What is required —
Gather all lines in the entries that include the word "Chickenwings".

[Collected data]
######

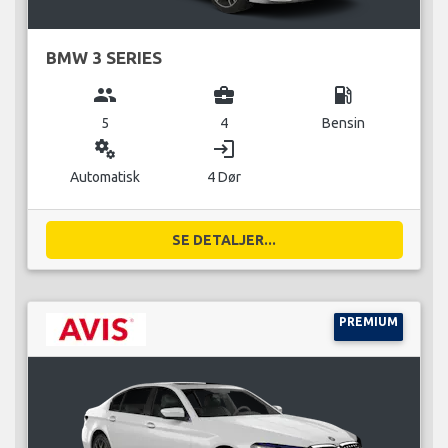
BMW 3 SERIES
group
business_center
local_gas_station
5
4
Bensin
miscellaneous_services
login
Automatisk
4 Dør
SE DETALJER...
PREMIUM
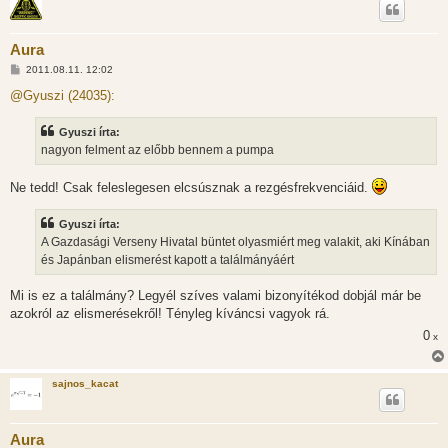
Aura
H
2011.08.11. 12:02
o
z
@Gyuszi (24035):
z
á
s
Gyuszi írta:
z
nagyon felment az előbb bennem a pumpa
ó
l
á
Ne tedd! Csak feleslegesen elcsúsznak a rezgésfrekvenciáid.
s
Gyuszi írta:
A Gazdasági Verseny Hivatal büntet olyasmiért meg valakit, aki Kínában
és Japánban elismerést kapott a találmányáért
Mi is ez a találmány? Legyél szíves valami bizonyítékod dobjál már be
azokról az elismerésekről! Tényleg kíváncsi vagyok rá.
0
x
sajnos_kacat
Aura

######

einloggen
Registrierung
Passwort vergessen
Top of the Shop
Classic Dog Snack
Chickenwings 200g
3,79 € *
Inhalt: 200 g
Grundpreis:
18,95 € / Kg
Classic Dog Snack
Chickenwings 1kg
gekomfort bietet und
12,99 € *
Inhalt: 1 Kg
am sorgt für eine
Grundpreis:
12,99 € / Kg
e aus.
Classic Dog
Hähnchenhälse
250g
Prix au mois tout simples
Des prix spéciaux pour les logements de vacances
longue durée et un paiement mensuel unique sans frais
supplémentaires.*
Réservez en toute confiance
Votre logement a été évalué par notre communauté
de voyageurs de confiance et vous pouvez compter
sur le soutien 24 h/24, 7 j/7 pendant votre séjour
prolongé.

######

Output for this exercise —
Chickenwings 200g
Chickenwings 1kg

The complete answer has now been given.